Rather than thinking that coal is good for humanity, as the Turnbull government thinks, almost three-quarters of Australians believe it is inevitable that coal-fired generators will need to be replaced with clean energy. Sixty-five per cent of Australians do not believe in divesting wind power and solar power, yet what has the Turnbull government done? They have appointed a very expensive wind power commissioner who is paid $205,000 for a part-time three-year position. Again, why? It is a sop to the party's own climate sceptics and a sop to those crossbenchers who also do not believe in climate change. Mr Hunt has gone on to tell us that that will be within budget, yet the new wind commissioner is telling us that he is going to make outside appointments. I think we now need to know what is being cut to accommodate the climate sceptics within the Liberals' own party. And once again Mr Turnbull just backs in those old views.
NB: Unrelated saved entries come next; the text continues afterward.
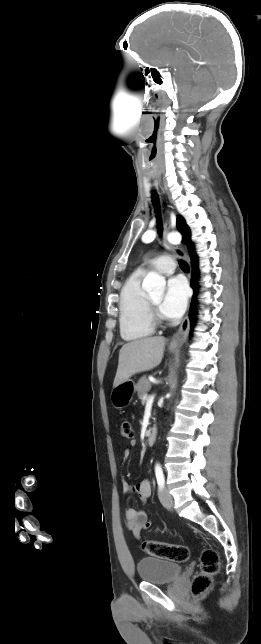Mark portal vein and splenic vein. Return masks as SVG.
I'll return each mask as SVG.
<instances>
[{"label":"portal vein and splenic vein","mask_w":261,"mask_h":644,"mask_svg":"<svg viewBox=\"0 0 261 644\" xmlns=\"http://www.w3.org/2000/svg\"><path fill=\"white\" fill-rule=\"evenodd\" d=\"M142 399H143L144 401H146V400H148V399H149V397H148V395H147V394H145V395L142 397Z\"/></svg>","instance_id":"obj_1"}]
</instances>
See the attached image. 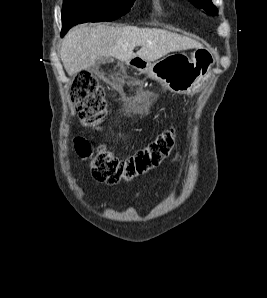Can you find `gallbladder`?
I'll list each match as a JSON object with an SVG mask.
<instances>
[{
    "mask_svg": "<svg viewBox=\"0 0 267 298\" xmlns=\"http://www.w3.org/2000/svg\"><path fill=\"white\" fill-rule=\"evenodd\" d=\"M111 58H102L96 61V65L101 64V63H106V62H110Z\"/></svg>",
    "mask_w": 267,
    "mask_h": 298,
    "instance_id": "obj_1",
    "label": "gallbladder"
}]
</instances>
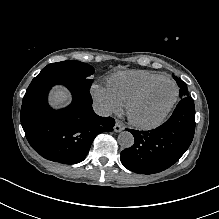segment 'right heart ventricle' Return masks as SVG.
Returning a JSON list of instances; mask_svg holds the SVG:
<instances>
[{
  "mask_svg": "<svg viewBox=\"0 0 219 219\" xmlns=\"http://www.w3.org/2000/svg\"><path fill=\"white\" fill-rule=\"evenodd\" d=\"M162 77L160 74L148 71H124L113 75L108 80V90L121 106L127 107L135 95Z\"/></svg>",
  "mask_w": 219,
  "mask_h": 219,
  "instance_id": "e07e8e85",
  "label": "right heart ventricle"
}]
</instances>
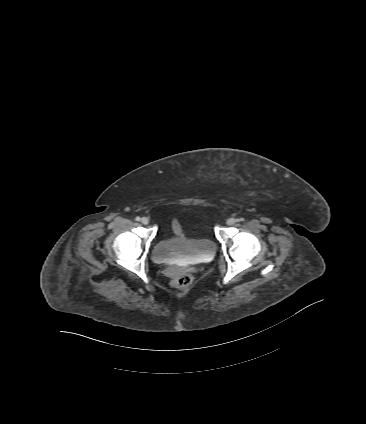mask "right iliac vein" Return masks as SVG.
<instances>
[{"label":"right iliac vein","mask_w":366,"mask_h":424,"mask_svg":"<svg viewBox=\"0 0 366 424\" xmlns=\"http://www.w3.org/2000/svg\"><path fill=\"white\" fill-rule=\"evenodd\" d=\"M141 222H142L144 225H147V224L149 223V218H147V217H143V218L141 219Z\"/></svg>","instance_id":"63e3f726"}]
</instances>
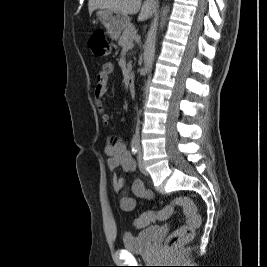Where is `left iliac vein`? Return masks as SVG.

Today, we saw that the Nationals—the great Nationals; the tail wagging the dog—in exchange for their support of Mr Turnbull, have taken another backwards step. First, Mr Turnbull put them in charge of water. He put them in charge of water!

And, today, they have urged the Prime Minister not to sign up to a communique at the UN climate summit in Paris, pushing nations to speed up the removal of subsidies on fossil fuels. Why? It could jeopardise the future of the diesel fuel rebate. The Nationals seem to have completely ignored the impact that fossil fuels have on climate change. Even the IMF have said that fossil fuel prices should reflect not only supply costs but also environmental impacts like climate change and the health costs of local air pollution. The IMF did not stop there; they went on to say that fossil fuel subsidies are also socially regressive.
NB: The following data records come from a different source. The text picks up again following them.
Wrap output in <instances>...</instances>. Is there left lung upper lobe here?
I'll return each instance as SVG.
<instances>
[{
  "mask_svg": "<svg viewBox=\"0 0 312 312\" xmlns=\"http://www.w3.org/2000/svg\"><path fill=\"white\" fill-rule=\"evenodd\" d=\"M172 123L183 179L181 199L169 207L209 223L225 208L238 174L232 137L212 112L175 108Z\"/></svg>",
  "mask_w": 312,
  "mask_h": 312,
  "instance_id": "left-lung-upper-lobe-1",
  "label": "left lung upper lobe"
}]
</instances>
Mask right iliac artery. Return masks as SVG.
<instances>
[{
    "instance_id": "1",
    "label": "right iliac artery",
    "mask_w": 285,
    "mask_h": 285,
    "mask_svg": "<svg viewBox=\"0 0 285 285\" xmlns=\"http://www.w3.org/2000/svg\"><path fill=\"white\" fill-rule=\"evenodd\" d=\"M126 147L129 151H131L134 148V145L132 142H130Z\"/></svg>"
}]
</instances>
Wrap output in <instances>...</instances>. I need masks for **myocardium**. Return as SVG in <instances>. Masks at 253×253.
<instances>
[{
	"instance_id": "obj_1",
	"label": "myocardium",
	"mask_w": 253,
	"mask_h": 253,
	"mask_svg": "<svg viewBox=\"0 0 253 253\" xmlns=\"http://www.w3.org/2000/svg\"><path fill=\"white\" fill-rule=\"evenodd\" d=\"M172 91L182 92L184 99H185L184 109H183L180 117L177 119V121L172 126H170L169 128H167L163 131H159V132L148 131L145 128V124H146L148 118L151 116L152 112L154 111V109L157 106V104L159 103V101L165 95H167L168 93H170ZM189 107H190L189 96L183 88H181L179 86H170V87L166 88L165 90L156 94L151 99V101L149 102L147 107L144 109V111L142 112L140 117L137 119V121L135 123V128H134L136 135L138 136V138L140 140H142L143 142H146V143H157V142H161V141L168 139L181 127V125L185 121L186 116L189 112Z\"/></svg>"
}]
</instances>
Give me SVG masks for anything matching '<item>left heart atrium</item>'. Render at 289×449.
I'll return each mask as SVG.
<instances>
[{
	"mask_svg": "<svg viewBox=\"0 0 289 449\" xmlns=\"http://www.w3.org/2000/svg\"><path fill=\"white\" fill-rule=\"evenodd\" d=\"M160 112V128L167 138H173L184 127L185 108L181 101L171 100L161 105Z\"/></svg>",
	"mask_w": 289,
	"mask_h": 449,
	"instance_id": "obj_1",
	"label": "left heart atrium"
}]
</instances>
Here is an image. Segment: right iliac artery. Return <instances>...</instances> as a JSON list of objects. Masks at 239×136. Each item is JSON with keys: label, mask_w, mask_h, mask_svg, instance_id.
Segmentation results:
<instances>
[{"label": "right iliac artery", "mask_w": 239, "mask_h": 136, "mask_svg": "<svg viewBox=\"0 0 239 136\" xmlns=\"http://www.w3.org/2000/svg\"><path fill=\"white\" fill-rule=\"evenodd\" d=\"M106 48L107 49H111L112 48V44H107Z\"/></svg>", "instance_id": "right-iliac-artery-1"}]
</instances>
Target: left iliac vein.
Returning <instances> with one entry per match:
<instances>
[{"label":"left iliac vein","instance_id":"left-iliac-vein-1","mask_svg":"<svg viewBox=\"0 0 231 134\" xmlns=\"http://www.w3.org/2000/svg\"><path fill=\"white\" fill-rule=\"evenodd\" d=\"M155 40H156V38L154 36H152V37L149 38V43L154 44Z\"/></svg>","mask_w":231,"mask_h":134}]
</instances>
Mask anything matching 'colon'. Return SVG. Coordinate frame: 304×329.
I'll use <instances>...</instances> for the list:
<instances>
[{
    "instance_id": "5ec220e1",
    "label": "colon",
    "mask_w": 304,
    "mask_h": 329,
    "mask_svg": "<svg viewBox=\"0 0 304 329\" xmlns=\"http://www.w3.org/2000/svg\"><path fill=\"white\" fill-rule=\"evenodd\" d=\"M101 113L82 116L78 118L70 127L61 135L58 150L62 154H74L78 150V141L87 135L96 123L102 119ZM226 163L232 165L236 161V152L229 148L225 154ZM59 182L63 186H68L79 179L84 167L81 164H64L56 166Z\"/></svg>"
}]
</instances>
Those climate sceptic Nationals discussed it at their caucus this morning and have sent a direct message, or was it a warning, to Mr Turnbull. The biggest joke of all came from Senator Canavan, who said, 'We'—the Nationals—'don't view the fuel rebate as a subsidy.' So what is it? Is it an entitlement?

Let us see what Mr Turnbull will do to head off this latest backlash from his own coalition. Certainly, they have been tweeting about it, and Mr Christensen took to Twitter saying that if we signed the fossil fuel subsidy, it would be madness. And, then, guess what? Mr Turnbull assured that noisy rump of the Nationals that all would be okay and that nothing that threatened the rebate would be done. Again, the tail is wagging the dog. Mr Turnbull knows who he has to appease in his party and it is, again, the right-wing Tea Party elements, the climate sceptics in this case. It is clear that there are two very different futures for Australia: Labor and renewable energy versus the same old Liberals and coal.

More research conducted for Future Super shows that 84 per cent of Australians think there should be more than 40 per cent of renewable energy in Australia. The Prime Minister is not interested in what the Australian people think. Mr Turnbull is only interested in the dirty deals with the dominant right of his party to serve his political ambitions. Despite them sending that wrecking ball across the renewable energy industry, their emissions reduction fund is a joke. But they will cling to this notion that somehow, with clever accounting, they are doing the right thing.

Was Senator Reynolds really saying in here that the thousands and thousands of Australians who marched over the weekend have got it wrong on climate change and the climate sceptics in their party have got it right? I do not think she is right. History will show we are right.